### Task details:
Go to the line holding "vfov_deg: 59.1" in the data below and repeat it exactly, then each line after it up to and including the one holding "focal_mm: 7.3". Omit pictures.
-=-=-
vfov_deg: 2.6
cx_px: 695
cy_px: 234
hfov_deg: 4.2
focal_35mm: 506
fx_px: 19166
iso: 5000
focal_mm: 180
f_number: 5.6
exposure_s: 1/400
-=-=-
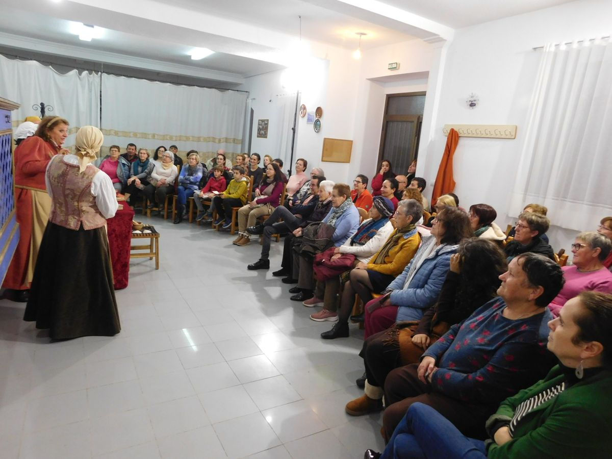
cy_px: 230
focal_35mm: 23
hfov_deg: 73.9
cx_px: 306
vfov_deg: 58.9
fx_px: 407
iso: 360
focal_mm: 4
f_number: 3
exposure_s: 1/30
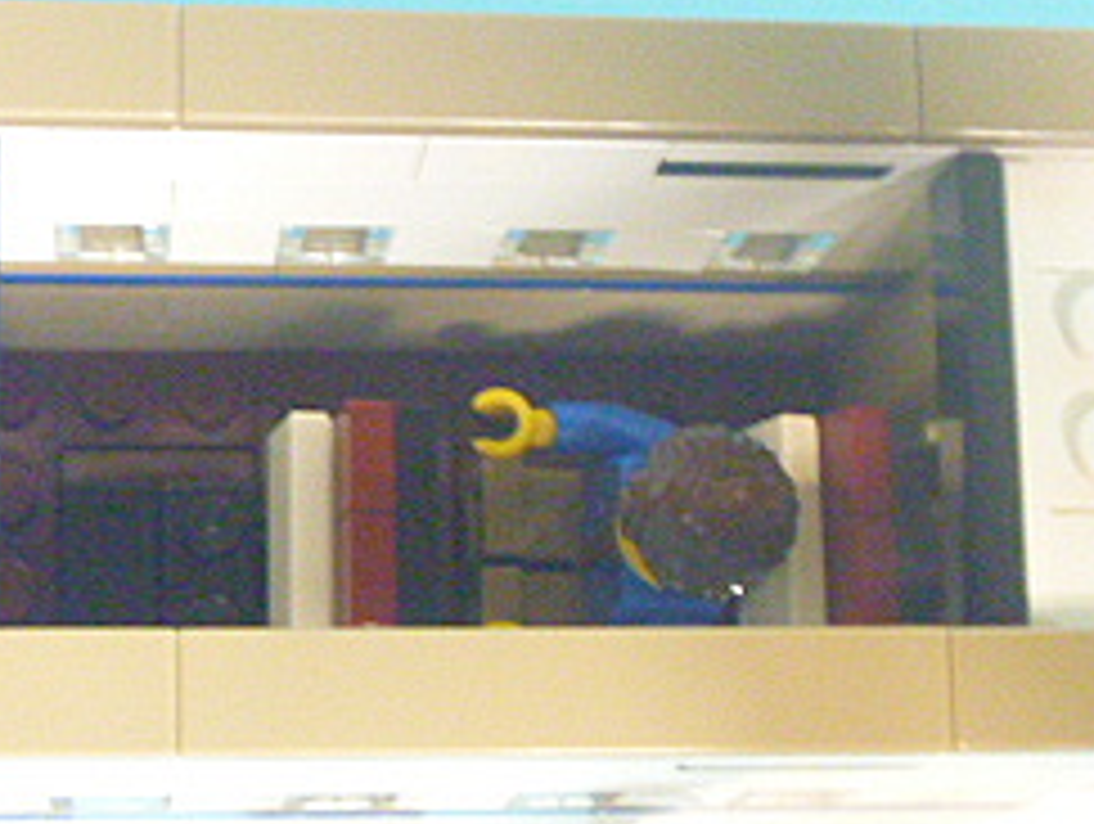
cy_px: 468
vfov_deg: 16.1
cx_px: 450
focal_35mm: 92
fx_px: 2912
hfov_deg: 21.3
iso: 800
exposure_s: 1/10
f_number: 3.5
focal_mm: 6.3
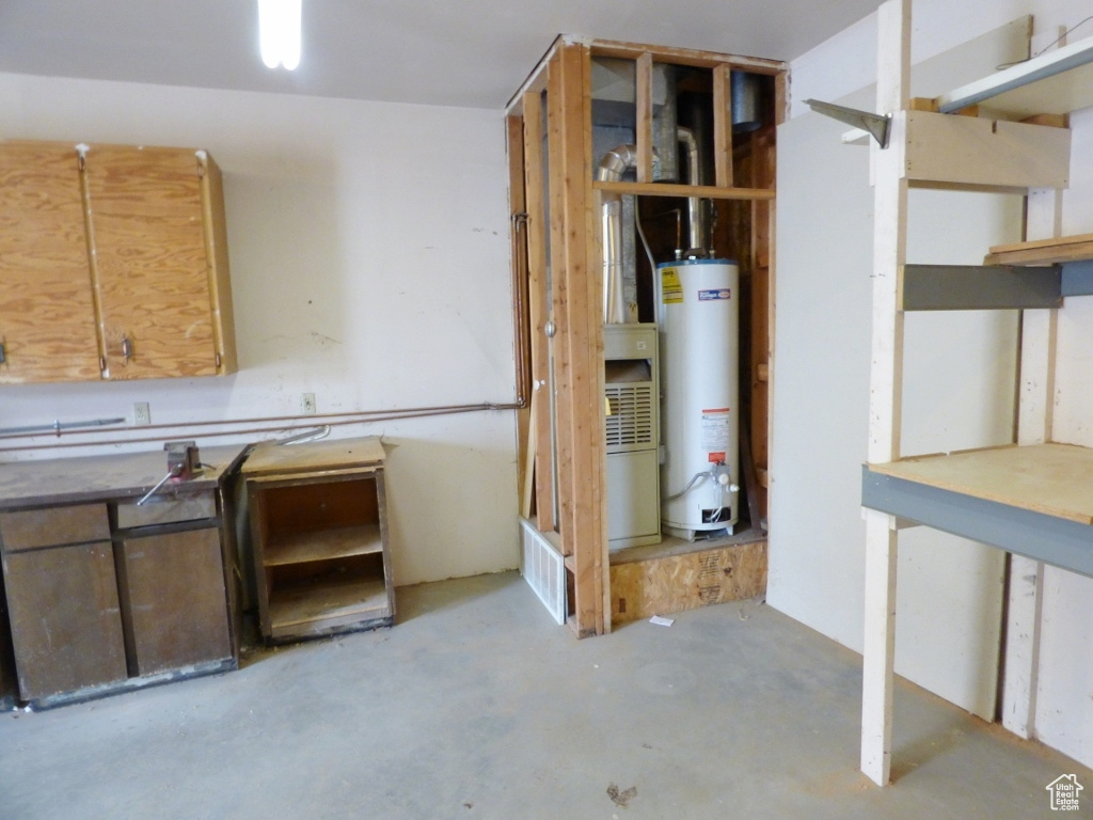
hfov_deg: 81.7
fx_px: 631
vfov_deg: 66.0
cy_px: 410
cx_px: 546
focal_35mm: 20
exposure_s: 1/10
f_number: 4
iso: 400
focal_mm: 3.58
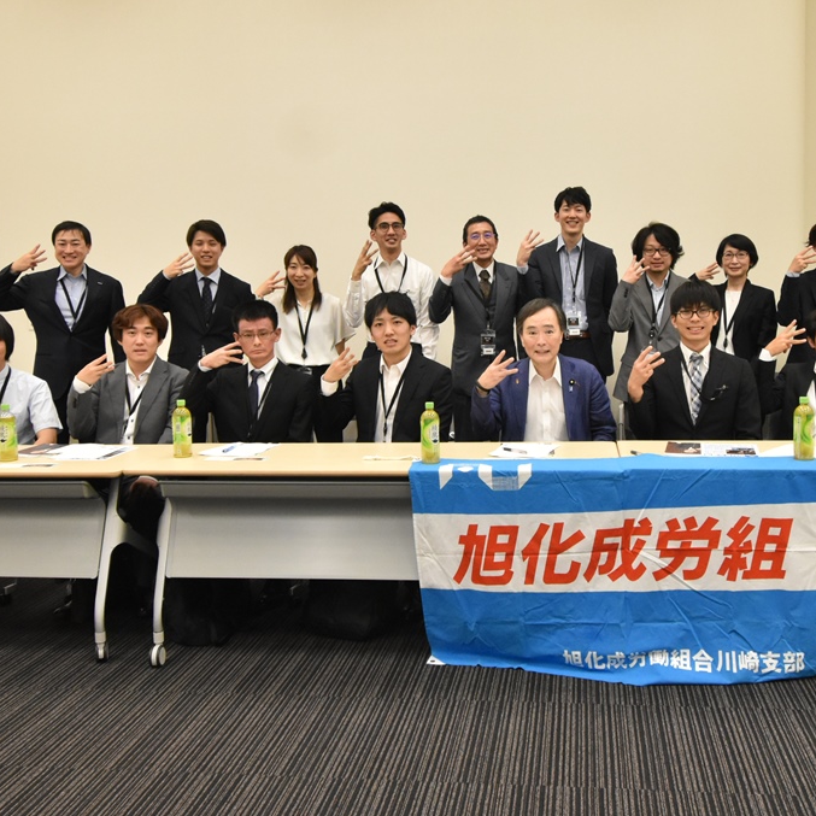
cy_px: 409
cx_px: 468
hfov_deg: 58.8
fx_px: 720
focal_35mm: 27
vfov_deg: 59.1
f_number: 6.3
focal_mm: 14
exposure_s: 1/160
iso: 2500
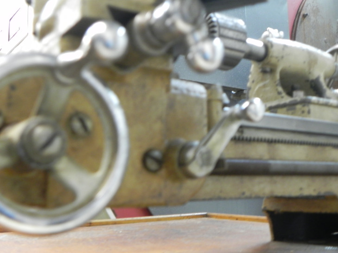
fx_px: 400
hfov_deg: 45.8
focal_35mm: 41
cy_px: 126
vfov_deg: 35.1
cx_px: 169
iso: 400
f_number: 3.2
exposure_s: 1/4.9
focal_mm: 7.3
-=-=-
### Result for this exercise:
vfov_deg: 59.1
f_number: 6.3
focal_mm: 14
exposure_s: 1/160
iso: 2500
fx_px: 400
hfov_deg: 45.8
focal_35mm: 41
cy_px: 126
vfov_deg: 35.1
cx_px: 169
iso: 400
f_number: 3.2
exposure_s: 1/4.9
focal_mm: 7.3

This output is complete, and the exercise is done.